• _Excerpted data_:
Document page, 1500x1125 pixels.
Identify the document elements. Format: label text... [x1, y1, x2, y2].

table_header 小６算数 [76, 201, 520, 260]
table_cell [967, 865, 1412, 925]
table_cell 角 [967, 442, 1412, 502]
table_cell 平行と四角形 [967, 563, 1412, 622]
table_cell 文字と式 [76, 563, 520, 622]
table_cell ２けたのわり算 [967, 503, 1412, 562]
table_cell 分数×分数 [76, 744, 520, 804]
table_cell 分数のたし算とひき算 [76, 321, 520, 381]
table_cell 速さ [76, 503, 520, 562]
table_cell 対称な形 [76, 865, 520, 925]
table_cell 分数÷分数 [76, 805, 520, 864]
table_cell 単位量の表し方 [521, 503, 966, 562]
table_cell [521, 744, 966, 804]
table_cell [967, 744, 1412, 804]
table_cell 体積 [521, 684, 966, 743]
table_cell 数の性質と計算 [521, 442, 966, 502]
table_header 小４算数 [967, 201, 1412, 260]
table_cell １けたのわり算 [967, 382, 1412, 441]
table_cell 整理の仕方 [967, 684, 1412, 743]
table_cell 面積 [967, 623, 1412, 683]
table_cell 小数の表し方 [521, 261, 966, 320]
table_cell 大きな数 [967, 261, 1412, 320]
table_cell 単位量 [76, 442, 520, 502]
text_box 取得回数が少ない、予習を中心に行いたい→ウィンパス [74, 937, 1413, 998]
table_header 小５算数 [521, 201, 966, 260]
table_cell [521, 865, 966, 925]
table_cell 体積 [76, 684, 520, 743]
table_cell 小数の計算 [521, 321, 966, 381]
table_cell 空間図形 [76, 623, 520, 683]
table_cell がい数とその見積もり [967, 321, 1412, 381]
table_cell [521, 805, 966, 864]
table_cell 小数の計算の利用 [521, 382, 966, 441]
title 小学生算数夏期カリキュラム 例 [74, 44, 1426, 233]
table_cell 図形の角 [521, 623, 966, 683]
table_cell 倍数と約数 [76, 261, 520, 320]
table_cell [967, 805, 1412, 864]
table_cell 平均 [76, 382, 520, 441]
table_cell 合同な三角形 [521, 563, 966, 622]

==

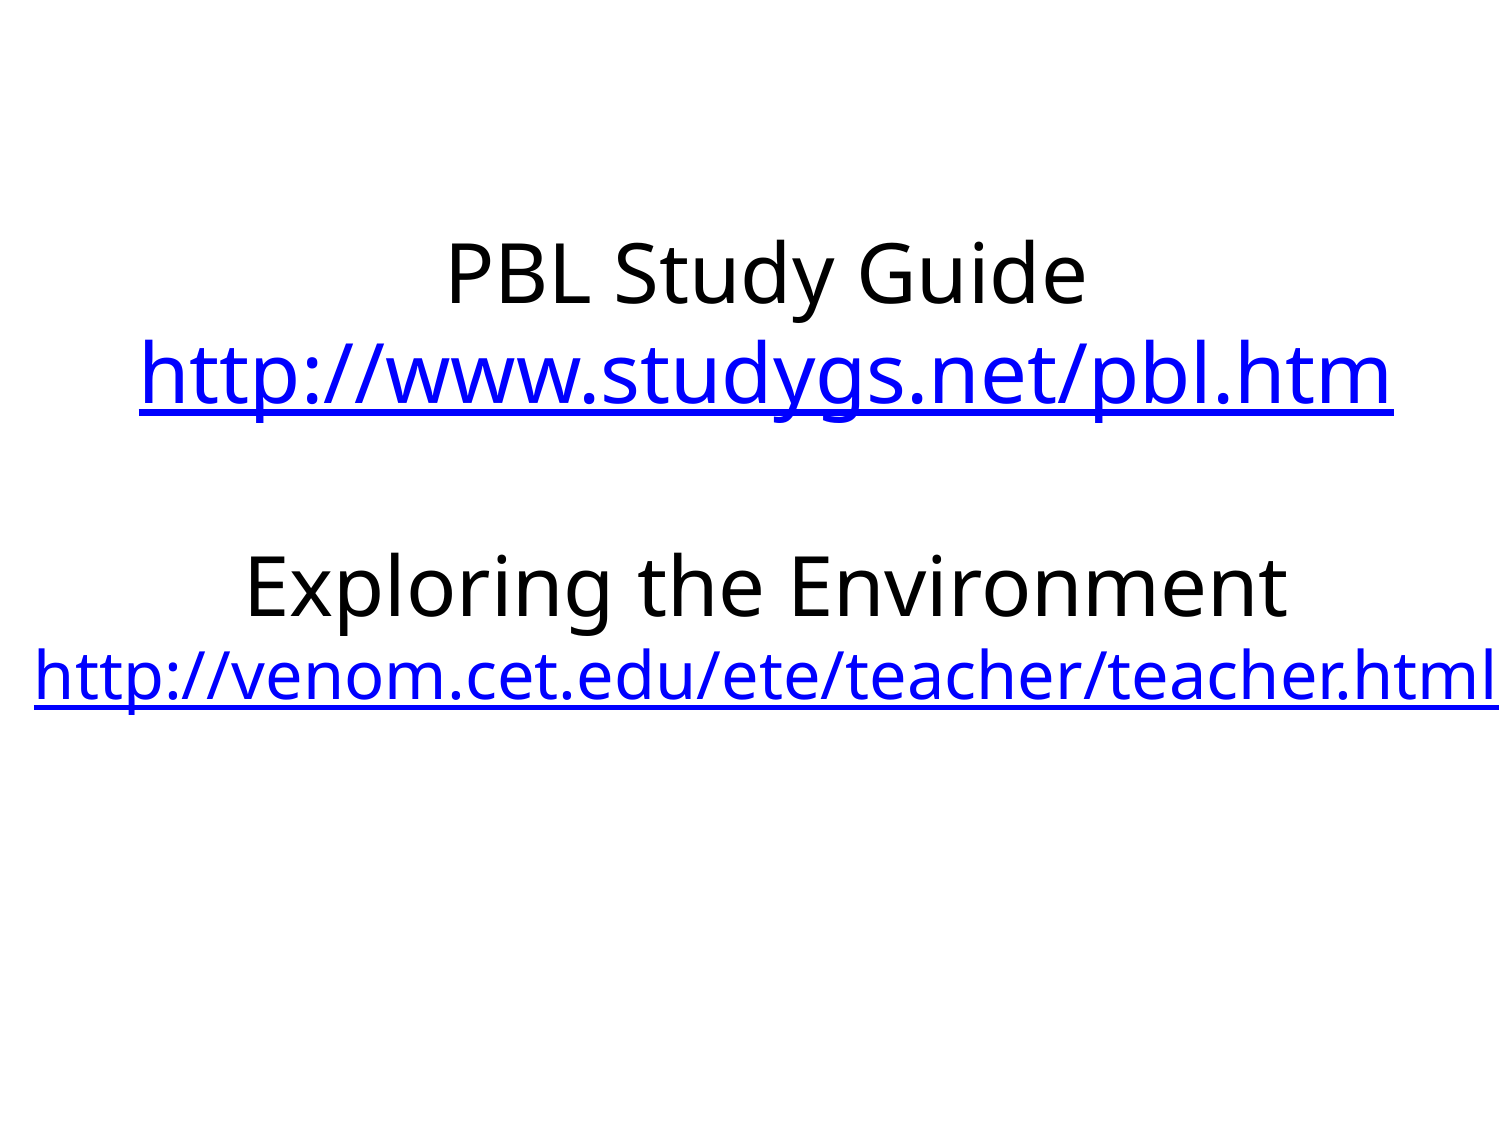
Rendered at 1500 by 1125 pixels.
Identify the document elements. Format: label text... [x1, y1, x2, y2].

• _What to produce_: Copy, from the lines above, each one that holds "pixels".

• _Solution to this exercise_:
Document page, 1500x1125 pixels.
Rendered at 1500 by 1125 pixels.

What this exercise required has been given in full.